▶ _Study text_
"""
The role of the Conversation Manager is two-fold. In the first place, if a request for loading a choreography is received, it must do so by making use of the Resource Manager. In the second place, it must determine to which ASM (requester or provider) the incoming messages belong to. The actual execution of the rules is handles by the ASM engines of the Requester and Provider choreographies.

4.1 ASM Engine

We introduce now an architecture for the ASM Engines which will be driving the choreography descriptions. Although the WSMO Choreography model differs from the pure ASM approach, the basic elements of both models are still the same. Our architecture is based on the approach taken in [Farahbod et al., 2005] which defines a core architecture for ASM execution. The diversities between ASM languages that stem from pure ASMs (such as ASML), has raised the need to specify a core engine that is capable to handle these different types of languages. The idea is to implement the minimal essential components which are able to run the most basic type of ASM. If some new model is to be introduced, then Plug-ins are used to specify both the syntax and the semantic information of the model.
"""
▶ _Questions_
- 1) Reproduce part of the ASM engine text, starting at the words "We introduce now" and stopping after "of the model.".
- 2) According to the ASM engine text, what is used to specify both the syntax and the semantic information of a new model?

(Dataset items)
"""
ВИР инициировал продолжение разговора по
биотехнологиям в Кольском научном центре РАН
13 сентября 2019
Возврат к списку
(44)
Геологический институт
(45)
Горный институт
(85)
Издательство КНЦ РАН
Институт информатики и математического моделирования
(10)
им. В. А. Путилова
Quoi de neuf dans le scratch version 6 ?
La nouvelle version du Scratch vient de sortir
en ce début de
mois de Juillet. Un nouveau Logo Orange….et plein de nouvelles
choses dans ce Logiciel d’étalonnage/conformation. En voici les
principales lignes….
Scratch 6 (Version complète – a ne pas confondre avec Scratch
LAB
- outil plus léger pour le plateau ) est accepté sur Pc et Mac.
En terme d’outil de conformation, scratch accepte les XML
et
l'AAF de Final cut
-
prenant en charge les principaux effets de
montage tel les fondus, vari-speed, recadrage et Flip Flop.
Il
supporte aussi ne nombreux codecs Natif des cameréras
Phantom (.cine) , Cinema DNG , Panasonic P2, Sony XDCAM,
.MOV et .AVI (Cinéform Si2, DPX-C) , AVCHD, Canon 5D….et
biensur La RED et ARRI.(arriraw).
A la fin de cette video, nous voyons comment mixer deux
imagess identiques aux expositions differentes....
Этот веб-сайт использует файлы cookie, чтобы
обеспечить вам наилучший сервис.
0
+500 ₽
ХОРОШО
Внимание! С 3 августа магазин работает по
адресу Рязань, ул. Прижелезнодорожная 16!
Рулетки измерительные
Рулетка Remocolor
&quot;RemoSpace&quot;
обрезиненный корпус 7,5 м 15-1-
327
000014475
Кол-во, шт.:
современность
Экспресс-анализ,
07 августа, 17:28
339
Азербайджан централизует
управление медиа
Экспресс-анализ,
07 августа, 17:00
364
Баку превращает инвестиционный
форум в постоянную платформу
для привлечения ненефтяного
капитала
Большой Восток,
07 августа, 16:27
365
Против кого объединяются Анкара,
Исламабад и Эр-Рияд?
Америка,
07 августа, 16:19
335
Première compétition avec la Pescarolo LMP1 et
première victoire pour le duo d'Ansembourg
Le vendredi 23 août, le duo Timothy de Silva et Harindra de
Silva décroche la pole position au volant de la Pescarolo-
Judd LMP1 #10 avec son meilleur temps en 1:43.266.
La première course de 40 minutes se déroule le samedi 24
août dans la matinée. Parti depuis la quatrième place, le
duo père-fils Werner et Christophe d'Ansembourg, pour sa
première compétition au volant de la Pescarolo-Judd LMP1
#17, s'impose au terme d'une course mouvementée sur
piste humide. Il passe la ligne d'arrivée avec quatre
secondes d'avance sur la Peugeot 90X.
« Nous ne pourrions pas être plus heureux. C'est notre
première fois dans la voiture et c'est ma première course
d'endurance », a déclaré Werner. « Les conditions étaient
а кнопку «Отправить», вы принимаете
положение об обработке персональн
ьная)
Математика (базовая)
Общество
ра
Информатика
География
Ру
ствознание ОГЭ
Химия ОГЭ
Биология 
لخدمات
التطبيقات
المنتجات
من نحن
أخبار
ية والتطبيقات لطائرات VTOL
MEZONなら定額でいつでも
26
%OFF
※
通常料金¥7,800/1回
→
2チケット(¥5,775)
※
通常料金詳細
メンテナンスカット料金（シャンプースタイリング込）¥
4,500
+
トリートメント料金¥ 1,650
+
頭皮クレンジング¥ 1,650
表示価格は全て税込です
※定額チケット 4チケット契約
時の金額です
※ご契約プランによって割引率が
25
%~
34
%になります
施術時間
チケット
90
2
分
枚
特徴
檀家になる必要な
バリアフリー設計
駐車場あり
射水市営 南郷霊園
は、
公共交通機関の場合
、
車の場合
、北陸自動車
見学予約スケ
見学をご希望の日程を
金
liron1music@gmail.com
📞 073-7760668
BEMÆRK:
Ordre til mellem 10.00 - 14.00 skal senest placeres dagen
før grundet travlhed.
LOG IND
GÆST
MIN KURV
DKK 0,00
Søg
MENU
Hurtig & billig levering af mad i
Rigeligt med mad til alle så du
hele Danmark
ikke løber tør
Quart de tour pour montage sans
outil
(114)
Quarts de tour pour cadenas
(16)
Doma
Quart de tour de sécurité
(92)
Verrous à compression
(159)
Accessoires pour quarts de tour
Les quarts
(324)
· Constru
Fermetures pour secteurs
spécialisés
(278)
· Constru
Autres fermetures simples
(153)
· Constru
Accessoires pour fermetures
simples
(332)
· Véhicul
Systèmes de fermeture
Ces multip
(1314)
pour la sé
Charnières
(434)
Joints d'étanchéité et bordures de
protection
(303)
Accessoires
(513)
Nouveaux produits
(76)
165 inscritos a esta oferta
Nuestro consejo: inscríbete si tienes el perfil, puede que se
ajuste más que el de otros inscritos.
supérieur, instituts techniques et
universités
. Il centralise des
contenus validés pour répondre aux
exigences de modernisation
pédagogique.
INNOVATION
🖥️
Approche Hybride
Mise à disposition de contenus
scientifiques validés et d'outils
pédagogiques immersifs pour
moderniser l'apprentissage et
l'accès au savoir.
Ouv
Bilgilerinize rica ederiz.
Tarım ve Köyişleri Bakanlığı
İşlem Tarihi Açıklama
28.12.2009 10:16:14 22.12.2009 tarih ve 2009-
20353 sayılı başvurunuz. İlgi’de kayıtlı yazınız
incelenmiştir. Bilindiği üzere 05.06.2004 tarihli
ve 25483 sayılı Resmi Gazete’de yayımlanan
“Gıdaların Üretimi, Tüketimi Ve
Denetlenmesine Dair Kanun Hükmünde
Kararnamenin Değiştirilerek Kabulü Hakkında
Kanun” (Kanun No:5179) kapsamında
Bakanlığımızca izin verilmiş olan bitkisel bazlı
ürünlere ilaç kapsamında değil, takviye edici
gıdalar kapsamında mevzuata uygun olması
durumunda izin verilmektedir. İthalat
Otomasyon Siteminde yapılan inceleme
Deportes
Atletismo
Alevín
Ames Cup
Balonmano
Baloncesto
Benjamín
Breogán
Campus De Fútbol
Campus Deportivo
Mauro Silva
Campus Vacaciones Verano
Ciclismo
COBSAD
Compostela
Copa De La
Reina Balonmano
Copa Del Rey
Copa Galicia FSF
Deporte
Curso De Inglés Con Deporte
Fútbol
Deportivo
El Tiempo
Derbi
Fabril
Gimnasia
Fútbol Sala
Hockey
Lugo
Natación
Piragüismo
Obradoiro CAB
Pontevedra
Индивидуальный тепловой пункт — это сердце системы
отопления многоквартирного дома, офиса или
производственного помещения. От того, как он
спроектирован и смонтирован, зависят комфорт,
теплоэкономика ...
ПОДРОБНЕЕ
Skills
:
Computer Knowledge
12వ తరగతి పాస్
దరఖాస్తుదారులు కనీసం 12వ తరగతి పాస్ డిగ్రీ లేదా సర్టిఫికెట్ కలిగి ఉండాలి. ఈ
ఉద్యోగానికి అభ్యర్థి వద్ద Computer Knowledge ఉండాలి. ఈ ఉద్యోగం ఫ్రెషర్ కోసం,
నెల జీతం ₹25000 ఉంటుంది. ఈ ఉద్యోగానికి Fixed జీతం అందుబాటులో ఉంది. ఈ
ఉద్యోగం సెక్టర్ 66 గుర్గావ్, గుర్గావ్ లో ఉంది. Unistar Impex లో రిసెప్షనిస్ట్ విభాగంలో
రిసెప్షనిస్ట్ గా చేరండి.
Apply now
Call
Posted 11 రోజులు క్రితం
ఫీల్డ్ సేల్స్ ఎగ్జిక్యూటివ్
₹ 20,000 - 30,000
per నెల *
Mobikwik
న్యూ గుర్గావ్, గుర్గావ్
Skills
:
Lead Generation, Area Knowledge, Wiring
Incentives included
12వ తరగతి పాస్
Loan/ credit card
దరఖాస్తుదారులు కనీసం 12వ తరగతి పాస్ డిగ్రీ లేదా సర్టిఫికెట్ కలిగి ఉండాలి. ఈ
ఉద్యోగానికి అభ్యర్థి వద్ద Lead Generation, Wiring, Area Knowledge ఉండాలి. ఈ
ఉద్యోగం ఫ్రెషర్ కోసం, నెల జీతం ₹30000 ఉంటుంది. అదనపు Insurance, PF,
"""
▶ _Task results_
- 1)
We introduce now an architecture for the ASM Engines which will be driving the choreography descriptions. Although the WSMO Choreography model differs from the pure ASM approach, the basic elements of both models are still the same. Our architecture is based on the approach taken in [Farahbod et al., 2005] which defines a core architecture for ASM execution. The diversities between ASM languages that stem from pure ASMs (such as ASML), has raised the need to specify a core engine that is capable to handle these different types of languages. The idea is to implement the minimal essential components which are able to run the most basic type of ASM. If some new model is to be introduced, then Plug-ins are used to specify both the syntax and the semantic information of the model.

- 2) Plug-ins